___ SELECTED TEXT

Is the Affordable Care Act perpetuating a myth? Yes according to physician Luis Collar (who is also a novelist, the author of A Quiet Death). Dr. Collar outlines very nicely why “health insurance” as practiced in America is a very Bad Idea. Since it’s origins as a pathway for employers to get around FDR’s wage fixing, these contracts have been shaped by their special tax treatment. Since the employer-paid coverage is not taxed as income to the employee it has been used as a competitive hiring tool for over sixty years. It is like the Zombies, very hard to kill.
The bottom line is the ACA, aka Obamacare, was formulated to satisfy progressive backers of the Obama campaign. The design of ACA carefully avoided addressing any of the real and serious structural defects of the American insurance scheme:
- The tax exemption for employer-paid coverage
- The lack of a national competitive market
- The bundling of pre-paid routine care with catastrophic insurance coverage
- The high administrative costs of erecting a whole system that intermediates between consumer and provider
- The complete isolation of the consumer from knowledge of pricing, and largely from any knowledge of the quality of services provided.
I could go on, but Dr. Collar does such a nice job I’ll just quote these excerpts:
Whenever a discussion of health care policy is initiated, the importance of health insurance, of extending coverage, takes center stage. The need for insurance quickly becomes an undeniable truth, a universal imperative. And we never seem to question this premise enough before getting more patients fitted with shiny, new policies. This was precisely the case with the Affordable Care Act. But where is the evidence insurance plays any role in improving anyone’s health? Why is it assumed more coverage is always the answer, particularly for routine care? I would argue it is little more than a myth, one found nowhere else in our collective understanding of insurance.

______

PROBLEM SET –
**A.** According to the text on the Affordable Care Act, what novel did Luis Collar write?
**B.** Output the text on the Affordable Care Act from "I could go on, but" to "understanding of insurance.", word for word.
**C.** Go on with the text on the Affordable Care Act from its last sentence.
The saved entries are separate material with no tie to the text on the Affordable Care Act.

___ INFORMATION SUPPLIED

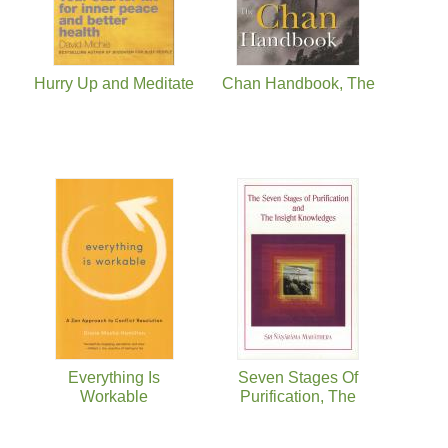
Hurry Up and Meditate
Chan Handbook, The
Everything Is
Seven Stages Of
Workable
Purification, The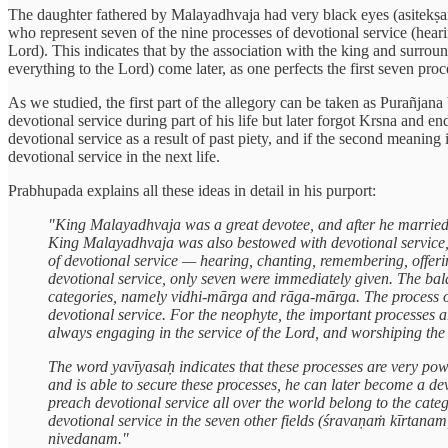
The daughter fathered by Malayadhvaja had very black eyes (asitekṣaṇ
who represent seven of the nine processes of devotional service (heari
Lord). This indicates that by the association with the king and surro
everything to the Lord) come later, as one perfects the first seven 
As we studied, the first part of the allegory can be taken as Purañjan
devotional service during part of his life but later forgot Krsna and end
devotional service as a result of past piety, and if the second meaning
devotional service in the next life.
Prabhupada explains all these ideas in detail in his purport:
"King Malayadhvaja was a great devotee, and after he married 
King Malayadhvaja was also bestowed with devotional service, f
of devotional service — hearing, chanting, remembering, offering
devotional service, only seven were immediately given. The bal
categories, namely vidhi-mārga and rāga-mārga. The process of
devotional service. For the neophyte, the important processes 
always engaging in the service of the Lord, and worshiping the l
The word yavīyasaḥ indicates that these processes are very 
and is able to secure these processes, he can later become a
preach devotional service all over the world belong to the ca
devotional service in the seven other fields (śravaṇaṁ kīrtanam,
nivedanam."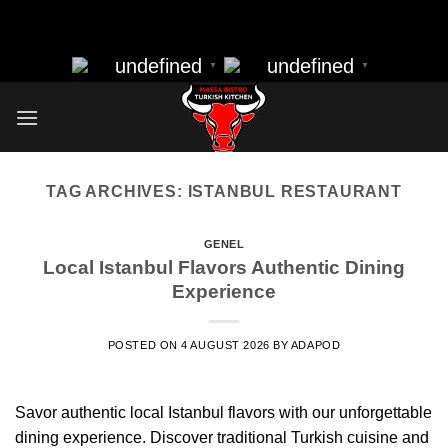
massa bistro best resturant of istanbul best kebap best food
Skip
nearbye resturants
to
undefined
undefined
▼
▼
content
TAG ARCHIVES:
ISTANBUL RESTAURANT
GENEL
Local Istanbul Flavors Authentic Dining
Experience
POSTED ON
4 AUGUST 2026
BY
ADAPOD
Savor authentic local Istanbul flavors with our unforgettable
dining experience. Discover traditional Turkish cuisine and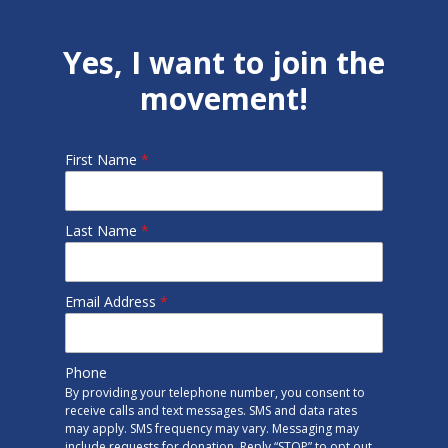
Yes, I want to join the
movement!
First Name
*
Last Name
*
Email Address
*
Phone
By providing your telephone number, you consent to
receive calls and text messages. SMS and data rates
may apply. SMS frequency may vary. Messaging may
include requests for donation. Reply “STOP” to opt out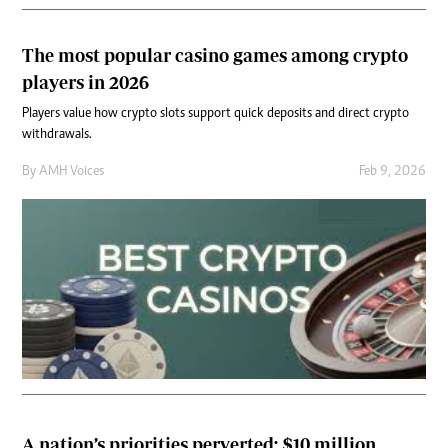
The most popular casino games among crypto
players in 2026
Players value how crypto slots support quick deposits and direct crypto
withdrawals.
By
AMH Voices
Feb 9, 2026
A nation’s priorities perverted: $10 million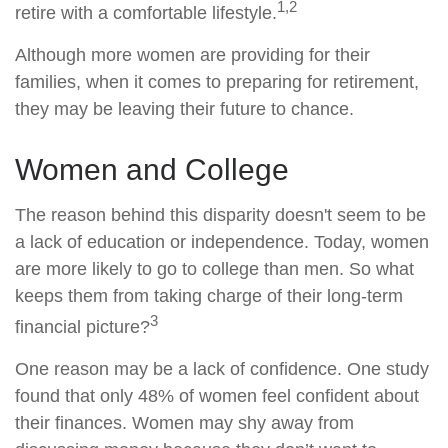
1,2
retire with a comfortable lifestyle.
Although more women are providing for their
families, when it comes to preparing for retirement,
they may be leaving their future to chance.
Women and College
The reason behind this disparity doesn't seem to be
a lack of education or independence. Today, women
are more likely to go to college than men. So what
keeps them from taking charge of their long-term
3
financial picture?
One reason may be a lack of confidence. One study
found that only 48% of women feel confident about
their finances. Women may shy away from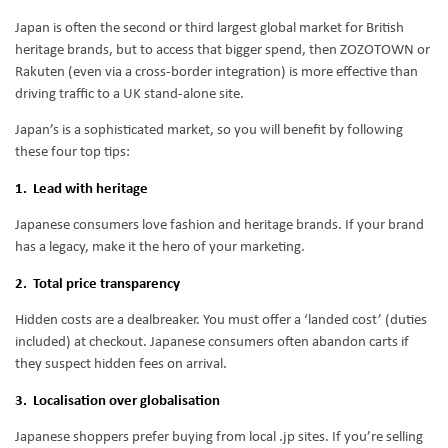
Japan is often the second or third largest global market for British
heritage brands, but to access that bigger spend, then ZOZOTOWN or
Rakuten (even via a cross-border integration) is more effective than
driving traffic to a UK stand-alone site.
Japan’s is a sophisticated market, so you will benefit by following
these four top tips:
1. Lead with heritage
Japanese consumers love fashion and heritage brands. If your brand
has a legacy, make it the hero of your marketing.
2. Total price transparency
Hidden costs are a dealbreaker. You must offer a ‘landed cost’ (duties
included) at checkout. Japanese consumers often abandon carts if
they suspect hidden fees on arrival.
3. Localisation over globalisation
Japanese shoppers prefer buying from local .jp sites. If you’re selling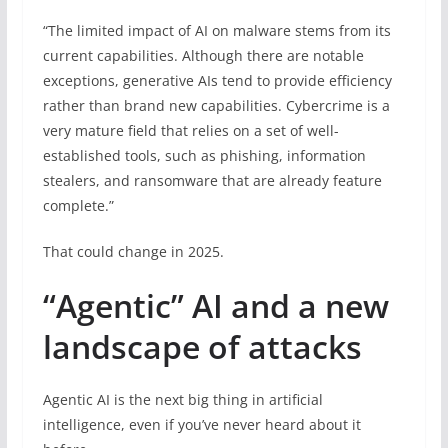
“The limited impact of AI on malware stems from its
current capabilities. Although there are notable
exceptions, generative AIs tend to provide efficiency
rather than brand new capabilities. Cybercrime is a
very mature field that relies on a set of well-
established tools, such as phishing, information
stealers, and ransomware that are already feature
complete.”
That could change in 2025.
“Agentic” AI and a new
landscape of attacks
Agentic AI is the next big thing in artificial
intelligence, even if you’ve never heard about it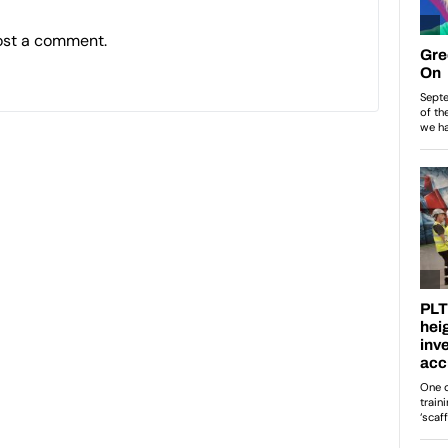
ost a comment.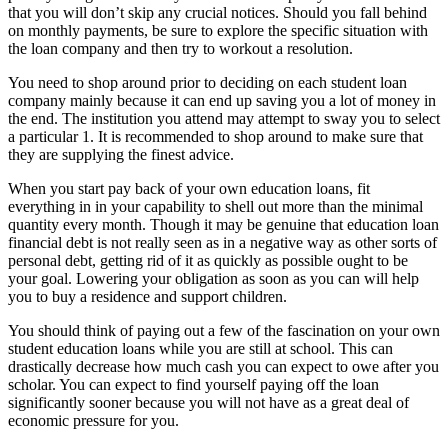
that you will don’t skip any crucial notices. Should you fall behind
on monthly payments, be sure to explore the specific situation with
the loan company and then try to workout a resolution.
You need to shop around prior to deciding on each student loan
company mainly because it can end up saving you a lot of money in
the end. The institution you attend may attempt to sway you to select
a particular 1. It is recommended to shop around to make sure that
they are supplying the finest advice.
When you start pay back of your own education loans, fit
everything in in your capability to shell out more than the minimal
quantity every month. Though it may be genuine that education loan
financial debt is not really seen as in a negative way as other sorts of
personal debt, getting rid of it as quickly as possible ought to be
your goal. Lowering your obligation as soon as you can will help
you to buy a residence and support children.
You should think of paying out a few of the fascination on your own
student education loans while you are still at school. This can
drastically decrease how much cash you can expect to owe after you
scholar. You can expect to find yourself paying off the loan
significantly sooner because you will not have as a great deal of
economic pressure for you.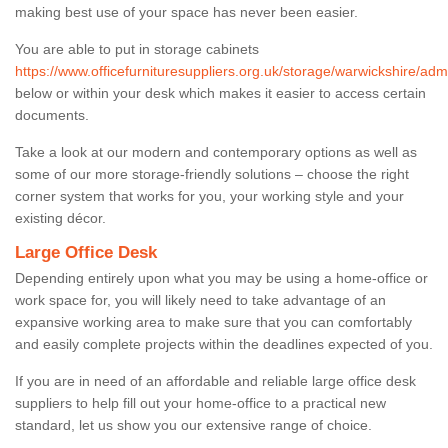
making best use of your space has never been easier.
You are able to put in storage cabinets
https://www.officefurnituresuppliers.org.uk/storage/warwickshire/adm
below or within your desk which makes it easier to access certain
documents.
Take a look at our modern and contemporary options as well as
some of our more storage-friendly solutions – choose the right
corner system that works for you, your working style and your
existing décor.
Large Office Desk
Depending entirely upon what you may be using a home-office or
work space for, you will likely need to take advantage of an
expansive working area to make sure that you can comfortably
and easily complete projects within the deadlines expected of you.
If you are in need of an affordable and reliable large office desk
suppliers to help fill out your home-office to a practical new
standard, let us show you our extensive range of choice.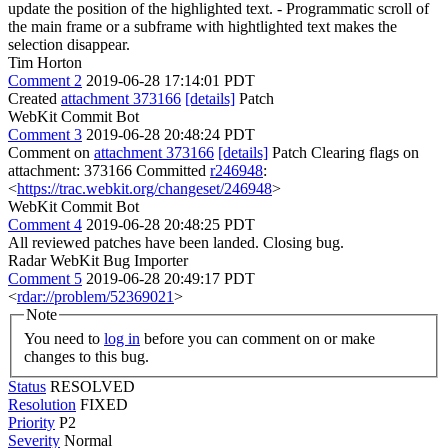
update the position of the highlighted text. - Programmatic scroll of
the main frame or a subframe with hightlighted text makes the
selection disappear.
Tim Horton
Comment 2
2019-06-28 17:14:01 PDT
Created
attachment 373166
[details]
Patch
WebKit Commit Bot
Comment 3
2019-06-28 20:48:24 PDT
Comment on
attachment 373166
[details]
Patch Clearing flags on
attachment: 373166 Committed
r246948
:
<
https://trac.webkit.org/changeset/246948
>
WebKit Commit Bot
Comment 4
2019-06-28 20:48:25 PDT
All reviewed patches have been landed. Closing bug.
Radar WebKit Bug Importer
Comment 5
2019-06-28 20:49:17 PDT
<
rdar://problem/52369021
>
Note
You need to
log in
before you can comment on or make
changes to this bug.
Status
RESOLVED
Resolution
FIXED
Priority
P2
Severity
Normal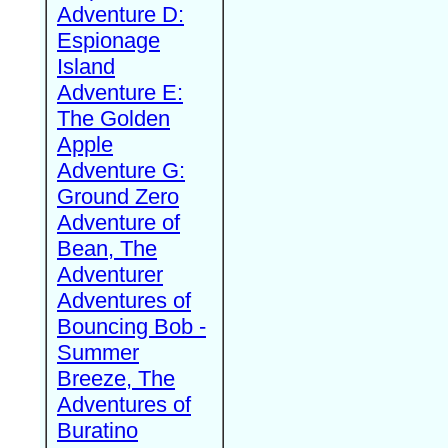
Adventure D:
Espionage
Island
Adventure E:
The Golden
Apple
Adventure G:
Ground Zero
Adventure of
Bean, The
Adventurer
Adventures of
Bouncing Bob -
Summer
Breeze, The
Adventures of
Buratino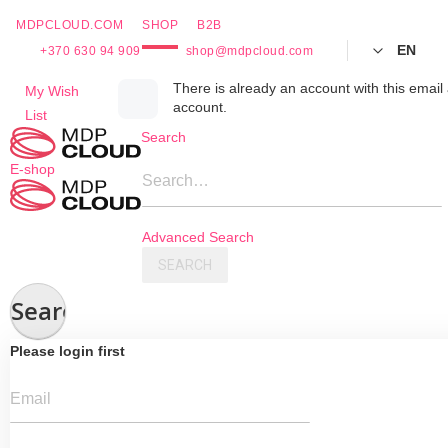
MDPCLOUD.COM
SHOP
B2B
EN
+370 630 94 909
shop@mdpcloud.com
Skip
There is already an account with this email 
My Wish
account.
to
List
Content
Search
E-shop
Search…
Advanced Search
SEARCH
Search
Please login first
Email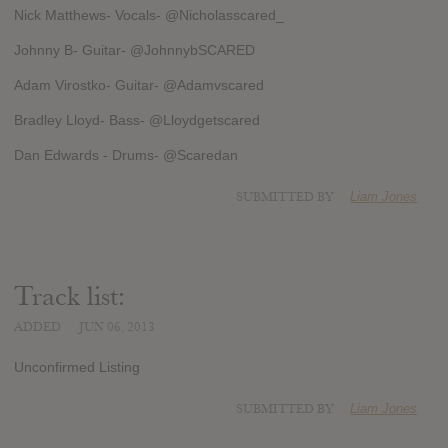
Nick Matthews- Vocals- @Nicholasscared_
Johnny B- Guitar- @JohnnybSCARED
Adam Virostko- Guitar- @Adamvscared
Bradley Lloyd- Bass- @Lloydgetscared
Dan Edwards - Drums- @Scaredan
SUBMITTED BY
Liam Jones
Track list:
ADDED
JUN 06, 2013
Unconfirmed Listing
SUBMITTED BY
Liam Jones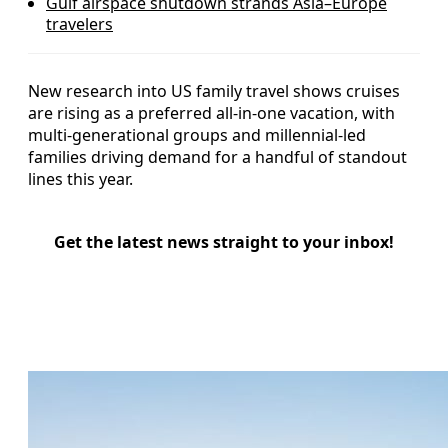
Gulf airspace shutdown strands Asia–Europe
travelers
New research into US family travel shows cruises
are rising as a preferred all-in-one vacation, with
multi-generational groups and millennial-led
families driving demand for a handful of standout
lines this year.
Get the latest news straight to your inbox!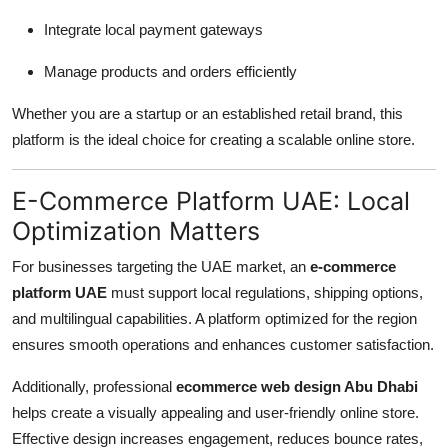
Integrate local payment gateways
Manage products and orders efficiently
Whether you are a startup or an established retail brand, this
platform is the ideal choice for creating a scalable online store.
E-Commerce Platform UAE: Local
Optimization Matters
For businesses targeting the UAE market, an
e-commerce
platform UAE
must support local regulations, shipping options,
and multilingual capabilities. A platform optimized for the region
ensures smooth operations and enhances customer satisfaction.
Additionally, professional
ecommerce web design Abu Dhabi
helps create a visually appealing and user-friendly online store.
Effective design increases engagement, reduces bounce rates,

______

TASK-BY-TASK ANSWERS –
**A.** A Quiet Death

**B.**
I could go on, but Dr. Collar does such a nice job I’ll just quote these excerpts:
Whenever a discussion of health care policy is initiated, the importance of health insurance, of extending coverage, takes center stage. The need for insurance quickly becomes an undeniable truth, a universal imperative. And we never seem to question this premise enough before getting more patients fitted with shiny, new policies. This was precisely the case with the Affordable Care Act. But where is the evidence insurance plays any role in improving anyone’s health? Why is it assumed more coverage is always the answer, particularly for routine care? I would argue it is little more than a myth, one found nowhere else in our collective understanding of insurance.

**C.**
Let’s consider our experience with insurance in other areas of our lives. In most states, it’s mandatory for drivers to carry automobile insurance. But it doesn’t reduce the incidence of accidents or extend the life of a vehicle, nor does it cover oil changes, car washes, flat tires, or any other form of maintenance or unfortunate mechanical reality. Similarly, homeowners insurance doesn’t cover the cost of repairs when your kids put a hole in the wall, the price of having your gutters cleaned, or the removal of mold due to leaky pipes or unsealed windows.
Why, then, do we expect health insurance to function any differently? There is no compelling evidence that insurance improves outcomes. In fact, of the few studies conducted, most have either failed to control for known determinants of health or shown, at best, a very tenuous relationship between the two. Access to health care matters, but we mistakenly assume more insurance is the best way to increase access. We believe coverage for routine medical care, for everything from checkups to preventive care procedures, improves our nation’s health. It does not; it only appears to because of numerous confounding variables.
What is known, however, is the total amount of money available for health care, generally some large percentage of our GDP. That number is static at any given time and cannot be magically increased. In fact, by definition, relegating any aspect of health care to insurance industry jurisdiction necessarily decreases the funds available at the bedside. These companies must extract a profit; that’s how capitalism works. Moreover, whenever the scope of coverage is increased, patients and physicians give up more control as to the nature, timing, and extent of the routine care provided.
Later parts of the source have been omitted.